Doctolib utiliserait à cet effet un outil développé en interne, distinct des outils de QM qui sont utilisés au service vente (Modjo) ou au service client (Allo-Media, dénommé désormais Uhlive.)
L'an passé, conjointement avec d'autres acteurs économiques, Doctolib a médiatisé l'importance du problème des lapins posés dans le monde médical, ces rendez-vous non honorés qui coutent cher aux médecins, ostéopathes, restaurateurs. Pourra-t-elle encore longtemps différer un rendez-vous qui s'impose, tôt ou tard et qui doit être honoré, celui avec la rentabilité ? La question n'est pas anodine.
Doctolib, BlaBlaCar, Monoprix et d'autres ont transformé l'expérience patient, voyageurs, shopping.

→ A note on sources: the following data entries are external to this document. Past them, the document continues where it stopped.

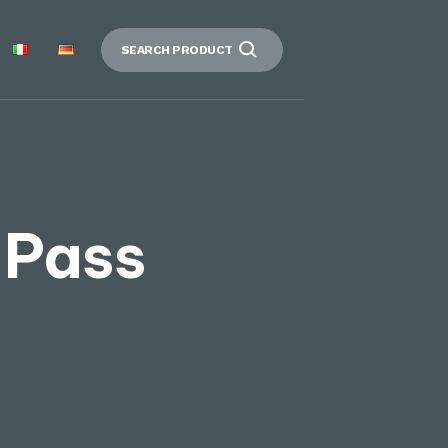
SEARCH PRODUCT
 Pass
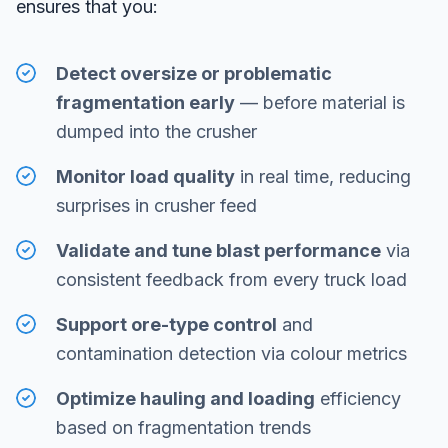
ensures that you:
Detect oversize or problematic
fragmentation early
— before material is
dumped into the crusher
Monitor load quality
in real time, reducing
surprises in crusher feed
Validate and tune blast performance
via
consistent feedback from every truck load
Support ore-type control
and
contamination detection via colour metrics
Optimize hauling and loading
efficiency
based on fragmentation trends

Mais Caddie l'avait fait également et est pourtant décédée : l’entreprise a été liquidée mi-juillet. Mais, à la différence du chariot qui permet d'aller faire ses courses, de la plateforme de co-voiturage, qui peuvent avoir des concurrents, Doctolib embarque des données de santé, de planning, d’identité.
Faut-il « nationaliser » Doctolib, peut-on vendre Doliprane, ce que s'apprêterait à faire Sanofi, ou les usines françaises où le médicament est produit ? Voilà un bon sujet de thèse pour les spécialistes de la souveraineté économique et digitale.
Ce sera en tout cas le sujet d’une des Master Class de la 12ème édition d’ECTFF, le forum de l’expérience client tiendra sa 12ème édition, à la Baule, du 23 au 25 septembre.
C'est à savoir
Amazon, qui a investi lui aussi dans les logiciels de rendez-vous médicaux, ne semble pas pour l'instant avoir transformé l'essai avec 1Life Healthcare. Mais il a les poches bien plus profondes que la BPI et pourrait donc un jour signer un chèque pour acquérir Doctolib. Dans son passionnant ouvrage, Amazon Confidentiel, Dana Mattioli écrit, dans l'épilogue, page 517: « La domination d'Amazon ne s'est pas amoindrie en dépit des nombreuses enquêtes des régulateurs sur les pratiques commerciales de l'entreprise (..) Alors que je travaillais à ce livre, elle a racheté 1Life Healthcare, plus connu sous le nom de One Medical. Cela signifie que le cabinet de mon médecin et toutes mes données afférentes, dont celles produites par les laboratoires d'analyse, appartiennent désormais à Amazon »
La Plateforme Nationale d’Interceptions Judiciaires est une plateforme utilisée par les magistrats, la gendarmerie, qui permet, dans un cadre légal, d’écouter en temps réel les conversations des personnes qui ont été mises sur écoute judiciaire. L’analyse en temps réel de ces conversations permet de repérer des éventuelles menaces. L’annonce de l’attribution du marché pour les prochaines années a été différé. Thalès en est l’actuel gestionnaire sous la responsabilité de l’Antenj. Plus de 100 millions de communications, sms, conversations seraient interceptées, chaque année. 10 000 personnes seraient écoutées en permanence, en France, dans ce cadre.
*Gros utilisateurs de plateforme d'envois de SMS, qu'elle envoie par centaines de millions chaque année pour les confirmations de rendez-vous, Doctolib n'aurait pas utilisé dans le passé que des plateformes CPaaS (Communication Plaform as a service) telles Infobip, CM.com, etc. Elle aurait ainsi pu économiser quelques centimes par SMS adressé.